Katy Grimes at CalWatchdog details the threat and the arrogant response from Cabaldon when those he threatened had the temerity to stand up to him rather than knuckling under to his threat.
Cabaldon was apparently incensed that Region Builders had been advocating a policy that would limit regional government staff from independently lobbying for or against development projects in other jurisdictions without a vote the board. Pretty intense stuff.
We can debate about the policy difference – the appropriate role of staff and un-elected regional boards – but there should be no debate that threatening the jobs and livelihoods of those who disagree is just flat wrong.
That is a line no politician should ever be allowed to cross – and when they do, the consequences should be a lot more severe than a flippant tweet or a weak “he may have crossed the line” hand slap in an otherwise fawning Sacramento Bee editorial.

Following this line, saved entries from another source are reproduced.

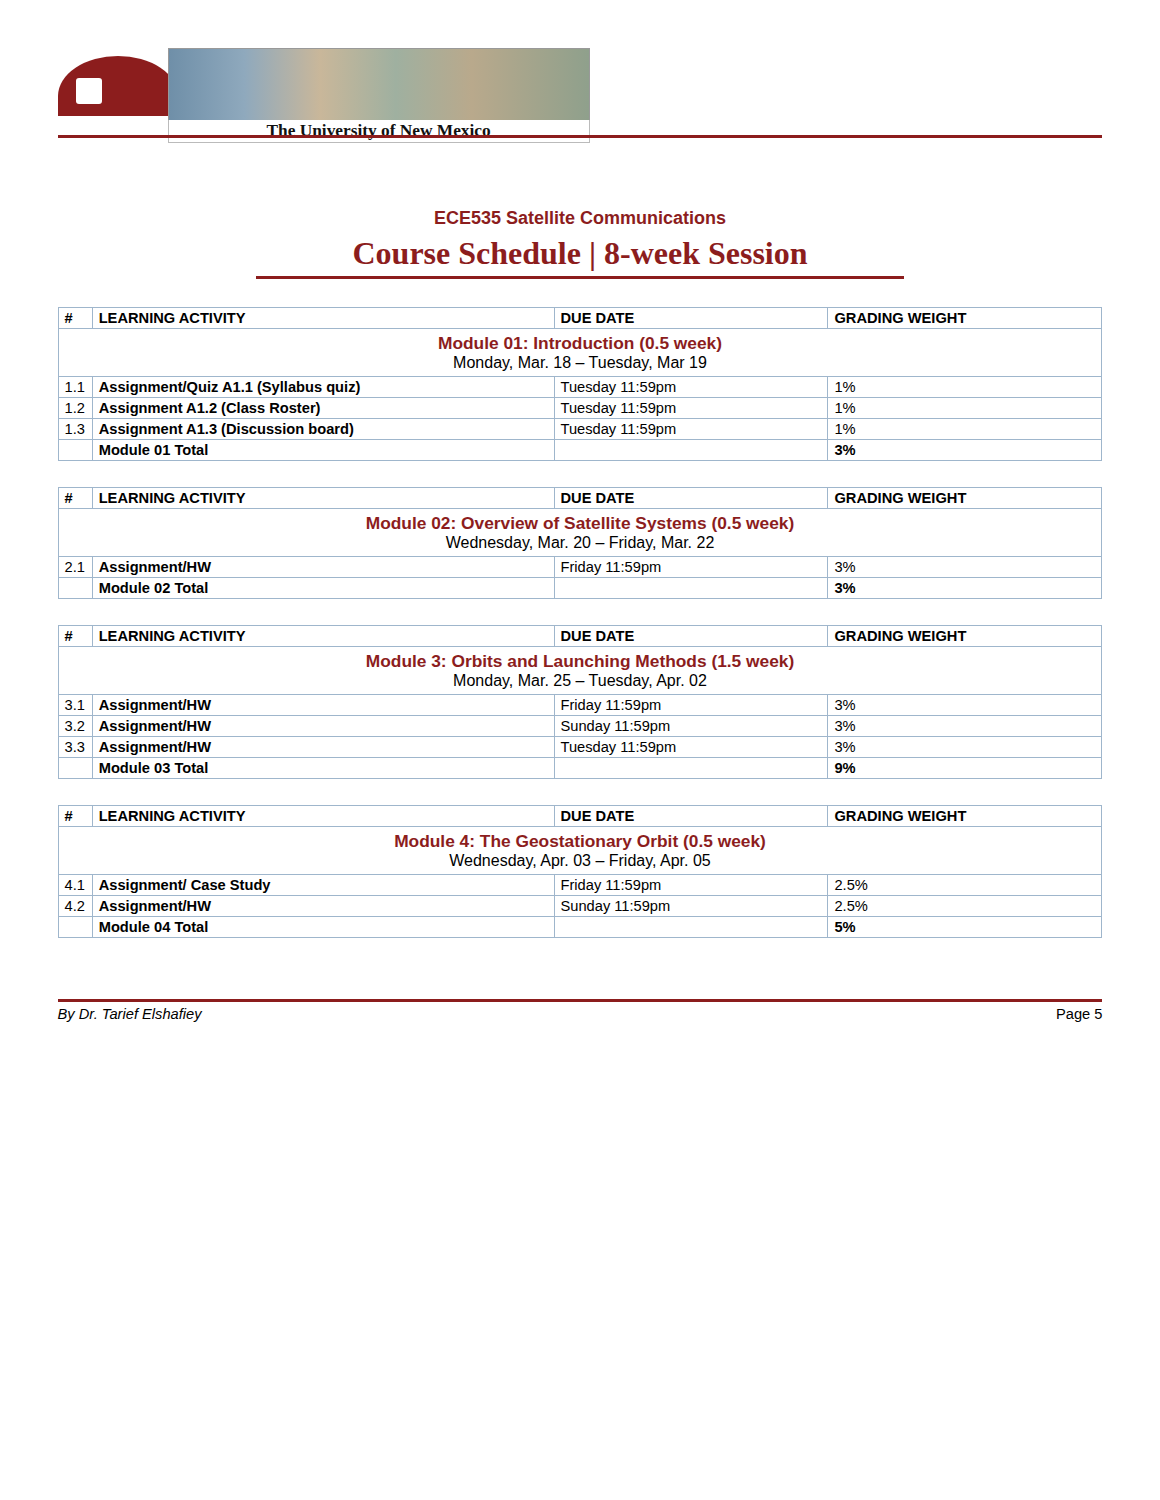The University of New Mexico
ECE535 Satellite Communications
Course Schedule | 8-week Session
| Module 01: Introduction (0.5 week) |
| Monday, Mar. 18 – Tuesday, Mar 19 |
| # | LEARNING ACTIVITY | DUE DATE | GRADING WEIGHT |
| 1.1 | Assignment/Quiz A1.1 (Syllabus quiz) | Tuesday 11:59pm | 1% |
| 1.2 | Assignment A1.2 (Class Roster) | Tuesday 11:59pm | 1% |
| 1.3 | Assignment A1.3 (Discussion board) | Tuesday 11:59pm | 1% |
| | Module 01 Total | | 3% |
| Module 02: Overview of Satellite Systems (0.5 week) |
| Wednesday, Mar. 20 – Friday, Mar. 22 |
| # | LEARNING ACTIVITY | DUE DATE | GRADING WEIGHT |
| 2.1 | Assignment/HW | Friday 11:59pm | 3% |
| | Module 02 Total | | 3% |
| Module 3: Orbits and Launching Methods (1.5 week) |
| Monday, Mar. 25 – Tuesday, Apr. 02 |
| # | LEARNING ACTIVITY | DUE DATE | GRADING WEIGHT |
| 3.1 | Assignment/HW | Friday 11:59pm | 3% |
| 3.2 | Assignment/HW | Sunday 11:59pm | 3% |
| 3.3 | Assignment/HW | Tuesday 11:59pm | 3% |
| | Module 03 Total | | 9% |
| Module 4: The Geostationary Orbit (0.5 week) |
| Wednesday, Apr. 03 – Friday, Apr. 05 |
| # | LEARNING ACTIVITY | DUE DATE | GRADING WEIGHT |
| 4.1 | Assignment/ Case Study | Friday 11:59pm | 2.5% |
| 4.2 | Assignment/HW | Sunday 11:59pm | 2.5% |
| | Module 04 Total | | 5% |
By Dr. Tarief Elshafiey
Page 5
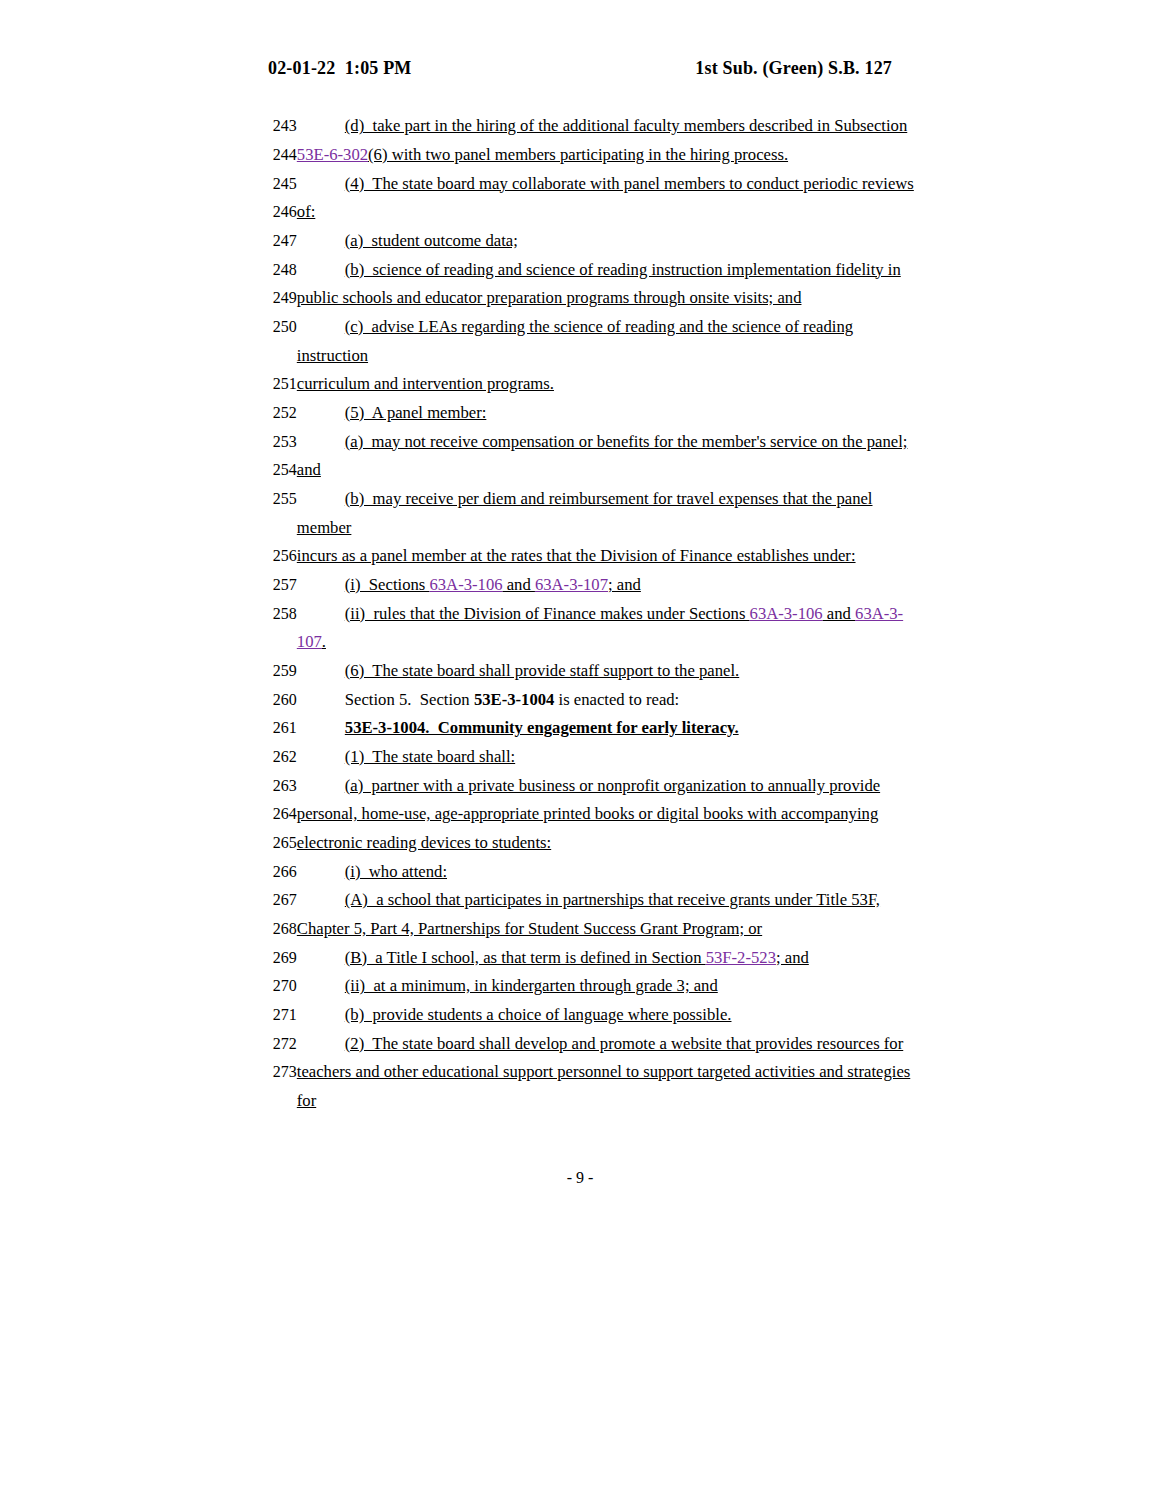02-01-22 1:05 PM 1st Sub. (Green) S.B. 127
| 243 | (d) take part in the hiring of the additional faculty members described in Subsection |
| 244 | 53E-6-302 (6) with two panel members participating in the hiring process. |
| 245 | (4) The state board may collaborate with panel members to conduct periodic reviews |
| 246 | of: |
| 247 | (a) student outcome data; |
| 248 | (b) science of reading and science of reading instruction implementation fidelity in |
| 249 | public schools and educator preparation programs through onsite visits; and |
| 250 | (c) advise LEAs regarding the science of reading and the science of reading instruction |
| 251 | curriculum and intervention programs. |
| 252 | (5) A panel member: |
| 253 | (a) may not receive compensation or benefits for the member's service on the panel; |
| 254 | and |
| 255 | (b) may receive per diem and reimbursement for travel expenses that the panel member |
| 256 | incurs as a panel member at the rates that the Division of Finance establishes under: |
| 257 | (i) Sections 63A-3-106 and 63A-3-107 ; and |
| 258 | (ii) rules that the Division of Finance makes under Sections 63A-3-106 and 63A-3-107 . |
| 259 | (6) The state board shall provide staff support to the panel. |
| 260 | Section 5. Section 53E-3-1004 is enacted to read: |
| 261 | 53E-3-1004. Community engagement for early literacy. |
| 262 | (1) The state board shall: |
| 263 | (a) partner with a private business or nonprofit organization to annually provide |
| 264 | personal, home-use, age-appropriate printed books or digital books with accompanying |
| 265 | electronic reading devices to students: |
| 266 | (i) who attend: |
| 267 | (A) a school that participates in partnerships that receive grants under Title 53F, |
| 268 | Chapter 5, Part 4, Partnerships for Student Success Grant Program; or |
| 269 | (B) a Title I school, as that term is defined in Section 53F-2-523 ; and |
| 270 | (ii) at a minimum, in kindergarten through grade 3; and |
| 271 | (b) provide students a choice of language where possible. |
| 272 | (2) The state board shall develop and promote a website that provides resources for |
| 273 | teachers and other educational support personnel to support targeted activities and strategies for |
- 9 -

Cabaldon did offer a tepid “apology” – akin to the typical celebrity “I’m sorry if you were offended by what I said” non-apology. that leaves everyone wondering how can we encourage participation and hold government accountable if politicians a free to simply punish anyone who disagrees with them?
Such a breech of public trust demands Cabaldon take responsibility for his threats, and offer a full public retraction and apology to those he has threatened.
Until he takes responsibility and retracts the threat, how can the public have any faith that their elected leaders are acting in good faith and not just pursuing a personal vendetta?
Elected over and over and over in West Sacramento, Cabaldon is a great poster child for a term limits ballot measure in the city of West Sacramento.